> _DATA SHOWN_

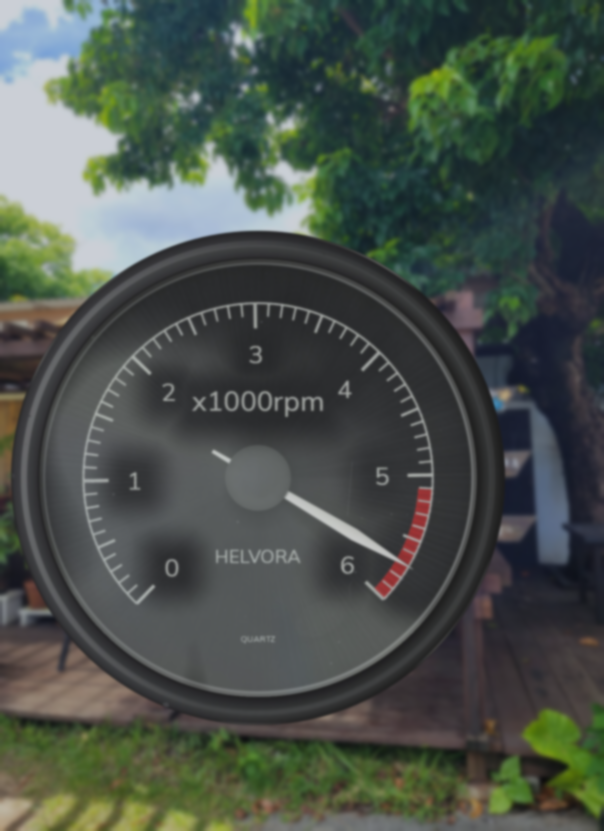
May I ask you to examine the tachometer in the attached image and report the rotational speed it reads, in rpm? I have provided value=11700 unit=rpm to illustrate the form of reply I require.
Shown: value=5700 unit=rpm
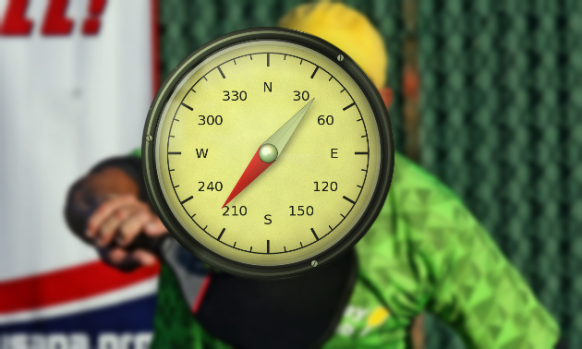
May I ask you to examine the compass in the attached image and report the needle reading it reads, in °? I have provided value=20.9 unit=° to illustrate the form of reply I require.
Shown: value=220 unit=°
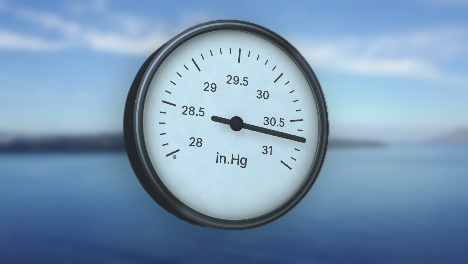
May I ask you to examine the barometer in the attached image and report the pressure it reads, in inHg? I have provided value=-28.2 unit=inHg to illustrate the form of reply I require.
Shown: value=30.7 unit=inHg
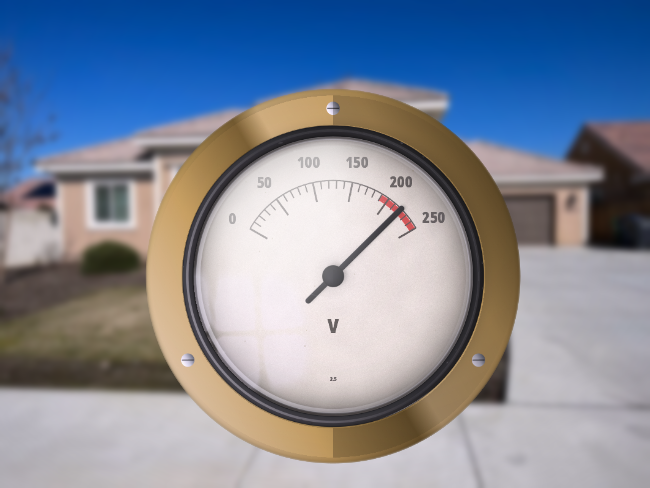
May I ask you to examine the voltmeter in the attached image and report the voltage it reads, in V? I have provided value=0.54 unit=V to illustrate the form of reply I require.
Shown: value=220 unit=V
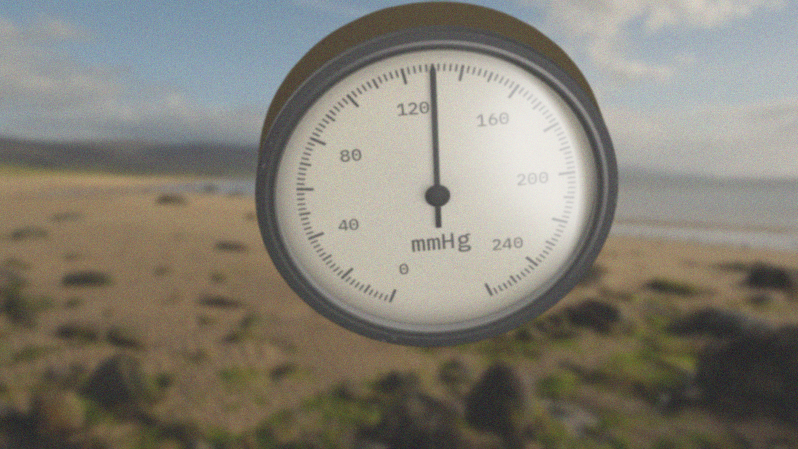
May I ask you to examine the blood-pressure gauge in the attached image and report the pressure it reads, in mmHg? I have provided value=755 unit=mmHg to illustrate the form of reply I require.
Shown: value=130 unit=mmHg
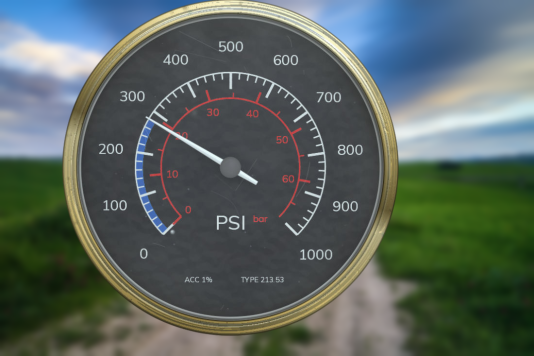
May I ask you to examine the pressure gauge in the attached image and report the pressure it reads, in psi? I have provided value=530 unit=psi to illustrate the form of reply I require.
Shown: value=280 unit=psi
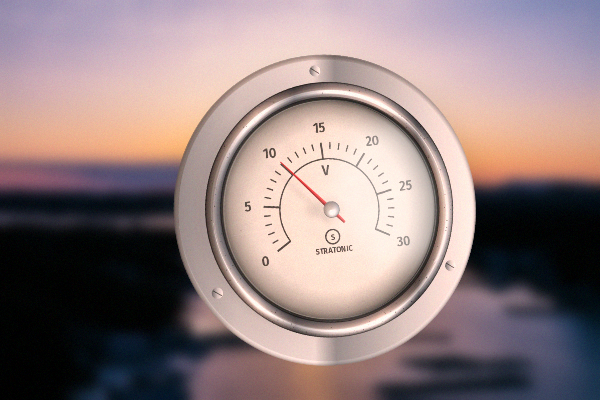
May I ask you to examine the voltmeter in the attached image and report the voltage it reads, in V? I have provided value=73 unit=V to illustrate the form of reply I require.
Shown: value=10 unit=V
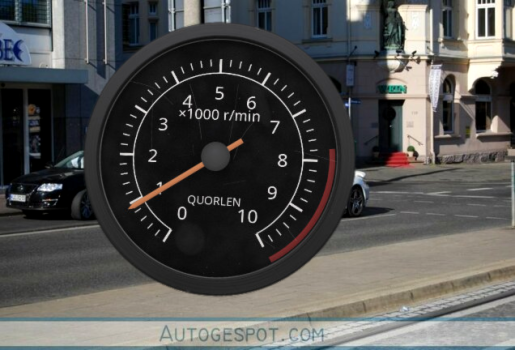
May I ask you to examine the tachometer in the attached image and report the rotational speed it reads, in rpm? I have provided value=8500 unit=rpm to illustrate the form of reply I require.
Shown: value=900 unit=rpm
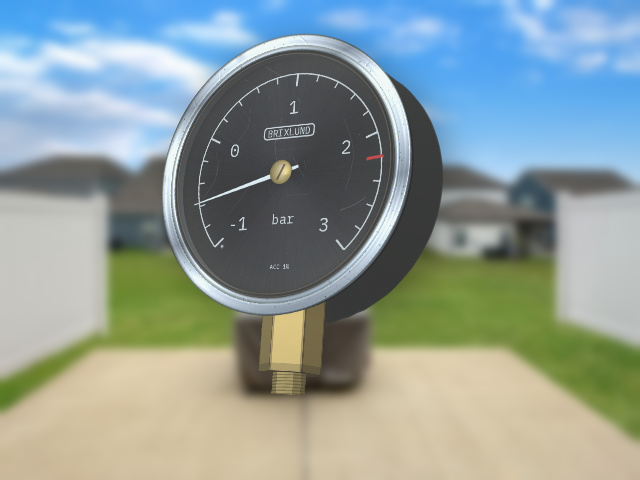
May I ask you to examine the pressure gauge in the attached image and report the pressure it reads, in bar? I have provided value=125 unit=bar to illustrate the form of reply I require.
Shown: value=-0.6 unit=bar
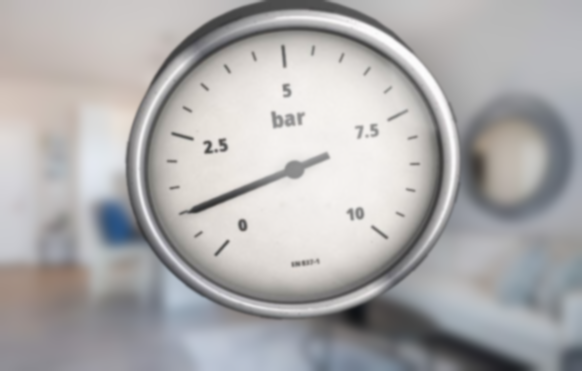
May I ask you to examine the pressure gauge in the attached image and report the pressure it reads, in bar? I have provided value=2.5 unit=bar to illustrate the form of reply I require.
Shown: value=1 unit=bar
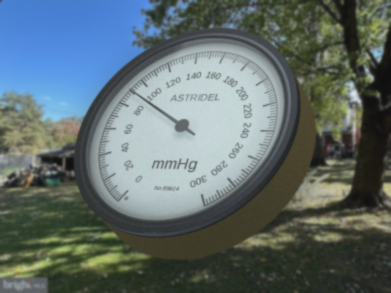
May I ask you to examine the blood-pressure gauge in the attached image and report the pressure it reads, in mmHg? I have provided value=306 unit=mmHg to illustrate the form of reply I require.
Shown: value=90 unit=mmHg
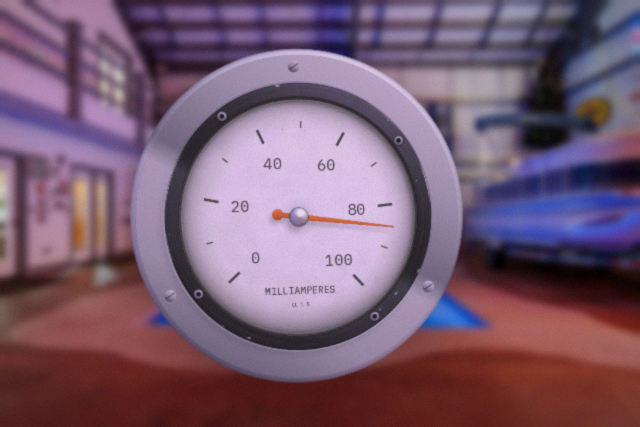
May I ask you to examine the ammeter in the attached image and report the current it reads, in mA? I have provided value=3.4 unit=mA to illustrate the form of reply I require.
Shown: value=85 unit=mA
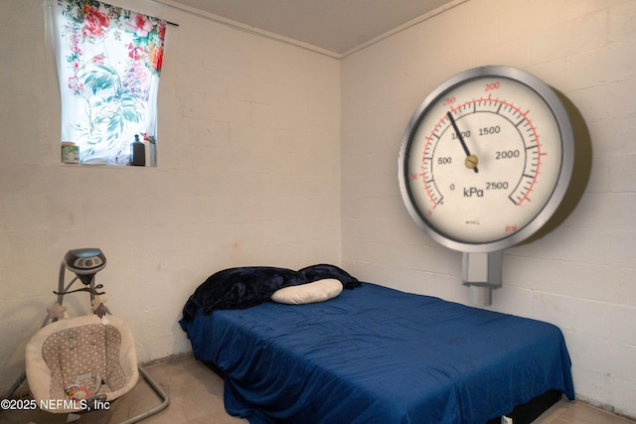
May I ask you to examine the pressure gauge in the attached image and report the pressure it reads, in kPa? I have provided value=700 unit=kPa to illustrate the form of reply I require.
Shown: value=1000 unit=kPa
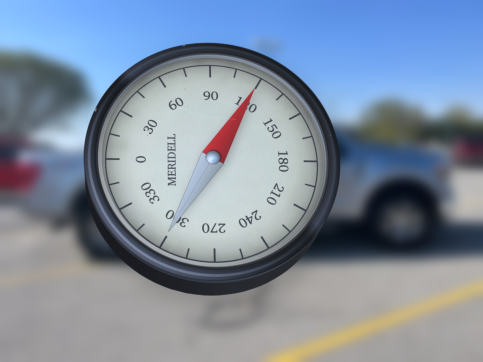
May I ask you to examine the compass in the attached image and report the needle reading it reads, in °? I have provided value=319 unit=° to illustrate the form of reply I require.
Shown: value=120 unit=°
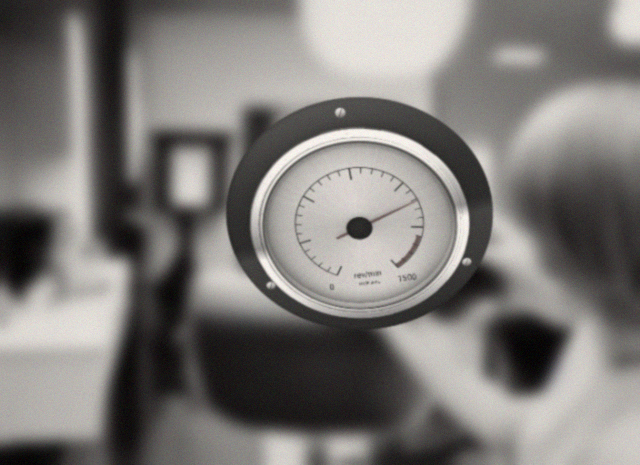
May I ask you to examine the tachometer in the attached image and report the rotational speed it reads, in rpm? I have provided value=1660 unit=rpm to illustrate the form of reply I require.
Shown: value=1100 unit=rpm
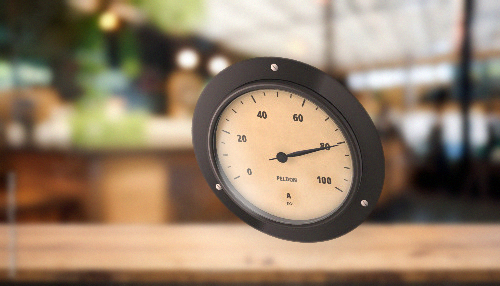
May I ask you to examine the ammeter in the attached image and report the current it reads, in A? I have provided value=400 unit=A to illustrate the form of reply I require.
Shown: value=80 unit=A
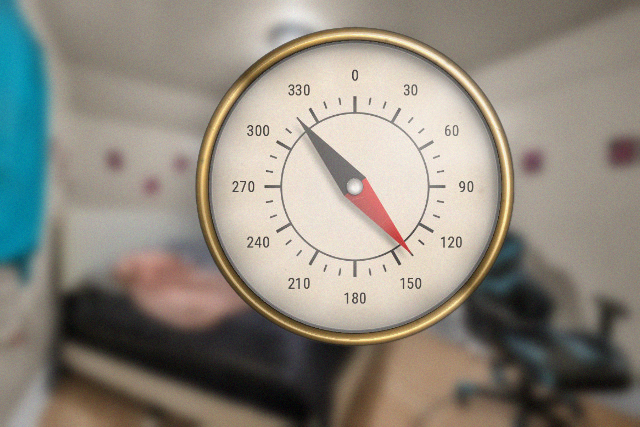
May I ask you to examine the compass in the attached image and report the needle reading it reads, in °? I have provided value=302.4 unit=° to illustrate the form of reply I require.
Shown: value=140 unit=°
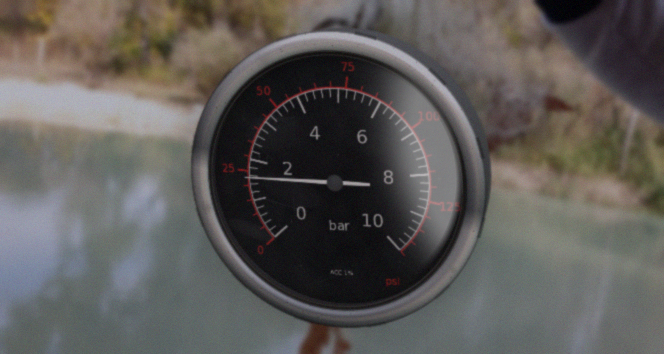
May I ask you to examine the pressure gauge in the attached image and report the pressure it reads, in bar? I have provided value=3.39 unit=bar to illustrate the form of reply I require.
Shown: value=1.6 unit=bar
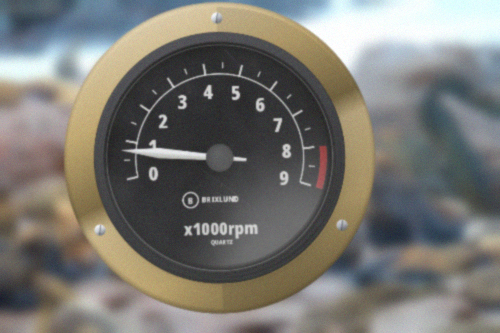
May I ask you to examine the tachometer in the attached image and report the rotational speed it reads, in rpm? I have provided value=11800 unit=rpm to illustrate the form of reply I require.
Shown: value=750 unit=rpm
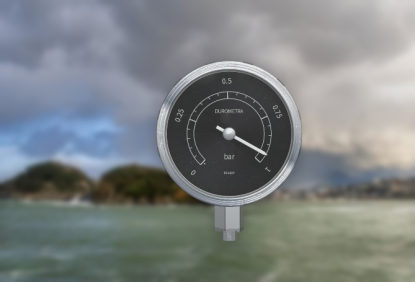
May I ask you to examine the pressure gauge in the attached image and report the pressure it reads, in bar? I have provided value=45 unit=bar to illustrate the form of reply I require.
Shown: value=0.95 unit=bar
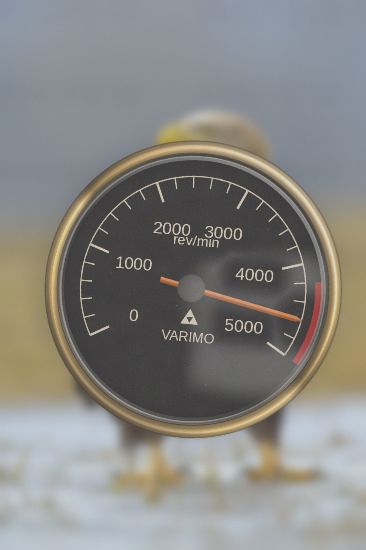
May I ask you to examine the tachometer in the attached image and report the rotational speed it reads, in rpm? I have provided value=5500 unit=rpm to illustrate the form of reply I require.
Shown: value=4600 unit=rpm
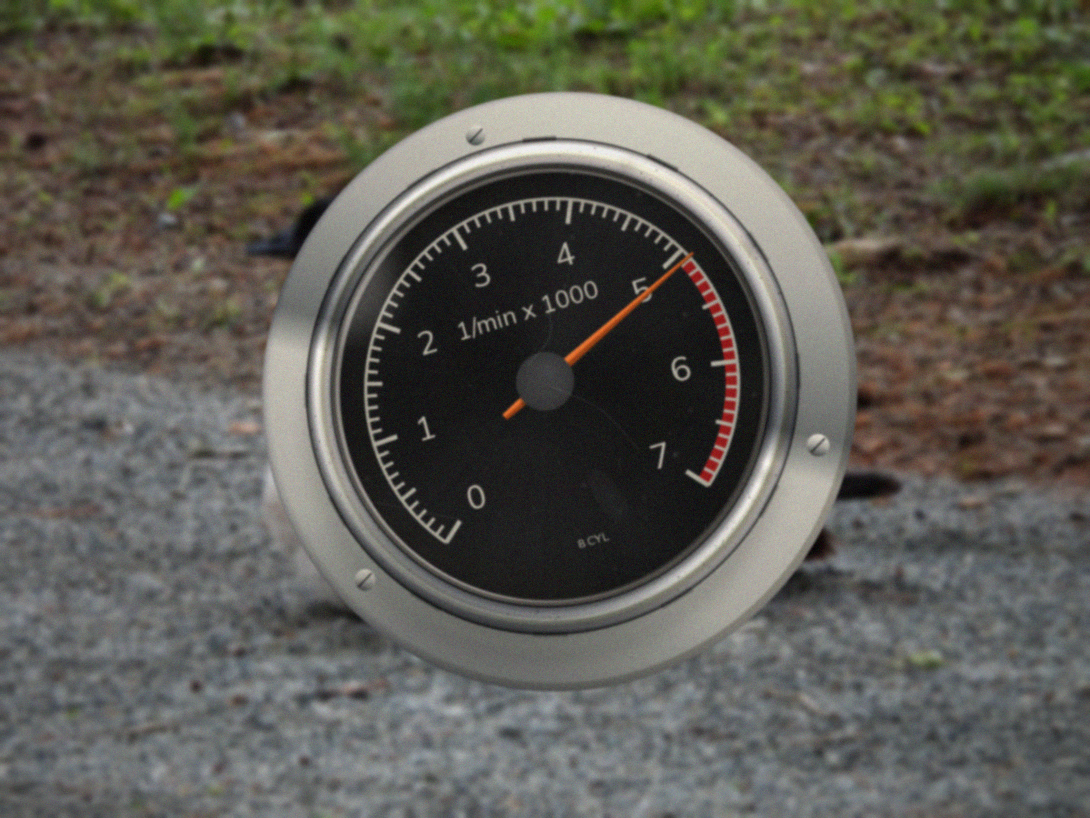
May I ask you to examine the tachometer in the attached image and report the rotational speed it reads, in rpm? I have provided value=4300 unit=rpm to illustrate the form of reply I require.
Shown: value=5100 unit=rpm
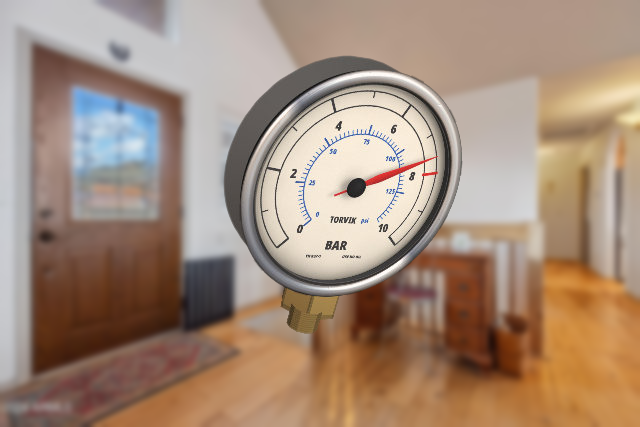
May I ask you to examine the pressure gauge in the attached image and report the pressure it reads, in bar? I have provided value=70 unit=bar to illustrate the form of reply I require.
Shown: value=7.5 unit=bar
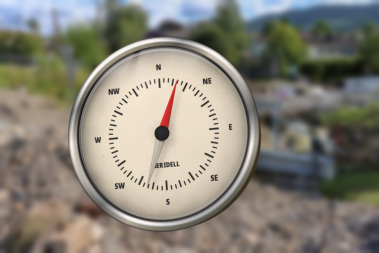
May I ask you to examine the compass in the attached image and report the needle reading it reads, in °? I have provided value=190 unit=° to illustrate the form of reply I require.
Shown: value=20 unit=°
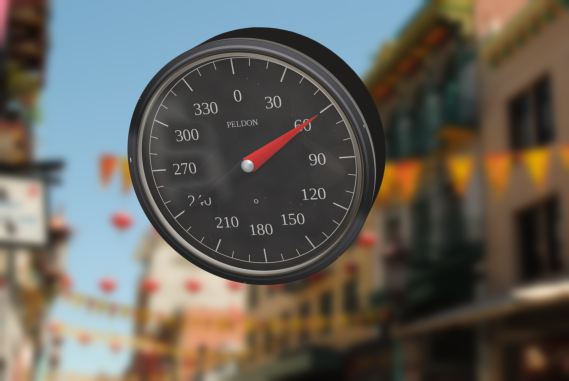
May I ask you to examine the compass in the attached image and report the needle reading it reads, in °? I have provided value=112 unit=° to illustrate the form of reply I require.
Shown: value=60 unit=°
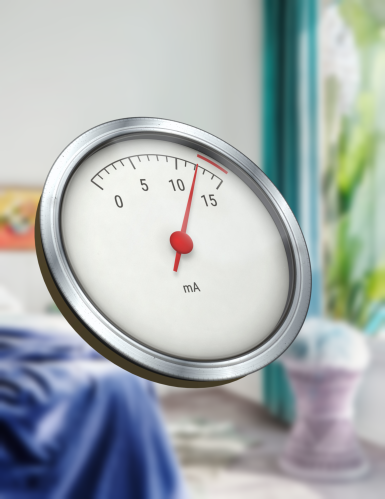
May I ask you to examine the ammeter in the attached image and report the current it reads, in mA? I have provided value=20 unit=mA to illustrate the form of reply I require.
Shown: value=12 unit=mA
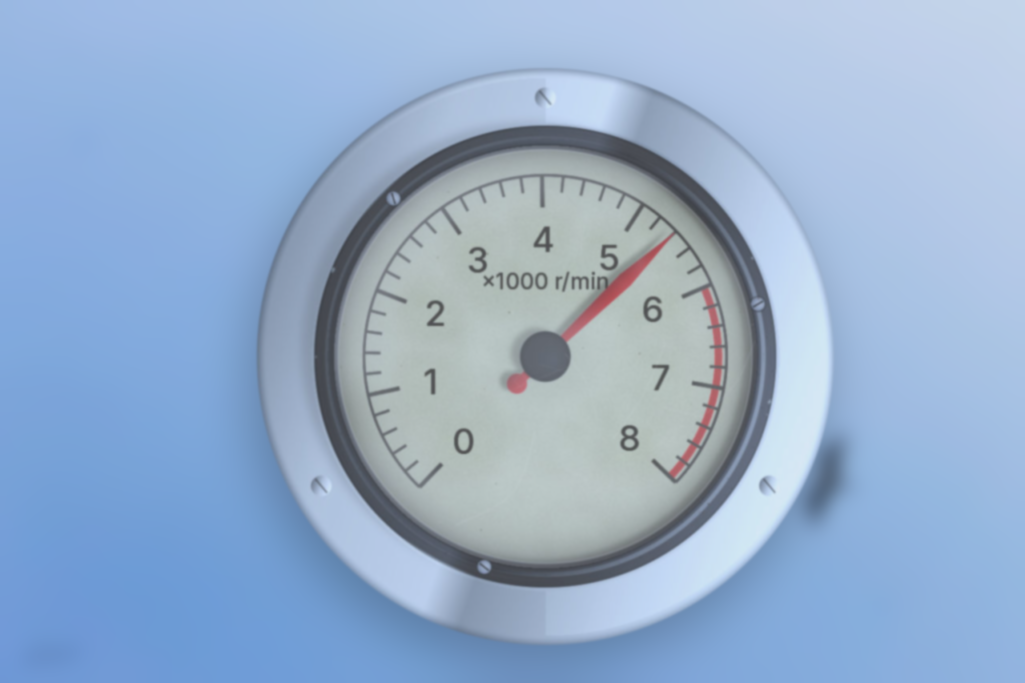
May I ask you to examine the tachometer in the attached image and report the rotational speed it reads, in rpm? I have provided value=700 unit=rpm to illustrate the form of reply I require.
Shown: value=5400 unit=rpm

> _EXERCISE INSTRUCTIONS_
Return each line in the rows above that contains the string "inHg". Letter case must match.

> _ANSWER FOR THE TASK_
May I ask you to examine the barometer in the attached image and report the pressure it reads, in inHg? I have provided value=-28.2 unit=inHg to illustrate the form of reply I require.
Shown: value=30.7 unit=inHg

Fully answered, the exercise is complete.